Internet Addiction

The internet has become an essential utility in our lives. We use the internet to apply for jobs, do research, and connect with friends. However, when internet use becomes compulsive and causes problems in a person’s life, it can classify as an addiction.
There are several types of internet addiction depending on the online activities that the individual is addicted to: e-mail, social media use, gaming, and blogging addictions. The internet can be used to fuel other addictions if a person is not addicted to the internet itself. Shopping, stock trading, and pornography addictions can be related to internet addiction if the person frequently uses the internet for their addiction, but each of these has their own diagnoses. Likewise, gambling addiction can have an internet component, but gambling addiction has its own diagnosis in the Diagnostic and Statistical Manual of Mental Disorders. Some experts argue that internet addicts already fall under other diagnoses such as gambling addiction, impulse control disorders, anxiety, or depression and that internet addiction is only a symptom of these disorders.
There are three factors that drive the increase in internet addiction today: accessibility, control, and excitement. As the internet has become more prevalent in our society – easily viewable from almost any cell phone, for instance – connecting to the internet and performing addicting activities is easier than ever. When an action is easy and doesn’t (at first) interfere with a daily routine, it is more likely to become an addiction. Some internet users and addicts are attracted to the control that they have over their internet use. They can go anywhere or be anyone, sometimes using the internet without anyone knowing, like using a laptop in class for the internet instead of notes. Studies have shown that internet use causes excitement or a small rush when a message comes through or winning an online game. Because it is so easy to continue this behavior without consequences, the “power user” might develop an addiction that causes problems down the line.
Internet addiction has been linked with depression and other mental health issues. Experts have theorized that social media use is a factor in depression due to the information that others choose to post about themselves. People often choose to post positive things about their lives, which the user then compares to their own life and begins to consider themselves not as successful or happy as others. Users with anxiety find the internet as a place that they can control and find relief in.
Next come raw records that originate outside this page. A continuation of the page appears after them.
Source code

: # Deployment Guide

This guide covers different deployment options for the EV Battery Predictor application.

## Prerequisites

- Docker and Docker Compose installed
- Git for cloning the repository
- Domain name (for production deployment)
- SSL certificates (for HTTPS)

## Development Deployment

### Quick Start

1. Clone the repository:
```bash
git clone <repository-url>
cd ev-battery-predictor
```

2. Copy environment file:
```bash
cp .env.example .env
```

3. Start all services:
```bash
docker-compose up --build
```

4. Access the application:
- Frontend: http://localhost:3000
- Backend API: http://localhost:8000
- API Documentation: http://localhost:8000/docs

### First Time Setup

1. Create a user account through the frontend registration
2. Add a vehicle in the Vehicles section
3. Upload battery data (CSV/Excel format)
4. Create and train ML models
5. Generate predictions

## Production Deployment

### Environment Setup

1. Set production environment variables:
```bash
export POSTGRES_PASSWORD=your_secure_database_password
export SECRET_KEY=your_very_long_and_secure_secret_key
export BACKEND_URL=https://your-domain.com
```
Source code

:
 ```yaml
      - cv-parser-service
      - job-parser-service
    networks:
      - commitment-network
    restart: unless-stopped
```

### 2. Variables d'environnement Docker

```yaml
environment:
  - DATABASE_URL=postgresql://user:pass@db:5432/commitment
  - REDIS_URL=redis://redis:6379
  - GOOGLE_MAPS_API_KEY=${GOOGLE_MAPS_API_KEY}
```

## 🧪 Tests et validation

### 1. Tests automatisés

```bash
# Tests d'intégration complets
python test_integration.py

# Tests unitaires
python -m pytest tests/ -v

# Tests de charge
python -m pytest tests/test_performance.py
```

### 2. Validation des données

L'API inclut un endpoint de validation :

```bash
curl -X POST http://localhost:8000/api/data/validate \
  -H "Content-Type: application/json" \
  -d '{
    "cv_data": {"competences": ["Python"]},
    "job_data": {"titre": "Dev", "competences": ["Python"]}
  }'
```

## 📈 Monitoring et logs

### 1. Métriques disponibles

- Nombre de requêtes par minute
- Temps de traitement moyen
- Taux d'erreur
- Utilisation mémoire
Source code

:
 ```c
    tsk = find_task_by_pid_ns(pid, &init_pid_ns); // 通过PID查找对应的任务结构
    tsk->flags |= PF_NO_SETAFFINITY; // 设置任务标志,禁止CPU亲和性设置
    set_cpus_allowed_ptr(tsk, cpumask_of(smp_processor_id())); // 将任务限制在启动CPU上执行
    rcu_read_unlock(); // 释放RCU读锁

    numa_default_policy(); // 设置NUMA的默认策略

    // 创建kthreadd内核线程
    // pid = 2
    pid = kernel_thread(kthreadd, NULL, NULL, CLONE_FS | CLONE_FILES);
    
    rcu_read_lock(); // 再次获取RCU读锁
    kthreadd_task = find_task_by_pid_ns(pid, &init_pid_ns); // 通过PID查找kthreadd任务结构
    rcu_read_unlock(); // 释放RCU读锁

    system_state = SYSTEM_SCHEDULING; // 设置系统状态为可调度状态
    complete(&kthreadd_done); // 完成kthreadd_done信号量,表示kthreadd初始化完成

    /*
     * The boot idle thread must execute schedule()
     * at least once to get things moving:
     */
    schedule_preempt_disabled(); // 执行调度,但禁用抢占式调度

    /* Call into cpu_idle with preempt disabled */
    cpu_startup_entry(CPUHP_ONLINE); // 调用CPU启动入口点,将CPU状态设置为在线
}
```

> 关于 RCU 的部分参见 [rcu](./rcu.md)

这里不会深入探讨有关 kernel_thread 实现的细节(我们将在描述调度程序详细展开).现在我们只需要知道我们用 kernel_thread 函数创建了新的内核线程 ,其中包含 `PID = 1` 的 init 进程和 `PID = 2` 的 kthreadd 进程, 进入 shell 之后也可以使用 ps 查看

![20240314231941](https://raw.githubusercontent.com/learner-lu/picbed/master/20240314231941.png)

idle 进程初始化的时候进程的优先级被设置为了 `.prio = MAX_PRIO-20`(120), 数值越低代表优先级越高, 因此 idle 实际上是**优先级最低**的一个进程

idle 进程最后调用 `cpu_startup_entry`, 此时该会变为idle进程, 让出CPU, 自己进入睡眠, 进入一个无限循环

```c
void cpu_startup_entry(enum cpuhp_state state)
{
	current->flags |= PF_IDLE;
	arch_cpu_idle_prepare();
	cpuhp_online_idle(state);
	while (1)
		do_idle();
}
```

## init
Internet addiction is particularly high among youths in the US, China, South Korea, but exact levels are difficult to determine as there is no official diagnosis for internet addiction.
The goal for treatment of internet addiction is to limit use and create a healthy relationship with the internet, rather than eliminating use altogether. Treatment involves cognitive behavioral therapy, counseling, and may include installing programs on electronic devices that limits internet use. There are a few add-on programs for certain internet browsers that limit time spent on any particular website in a day. Internet addiction may also require in-patient services in severe cases.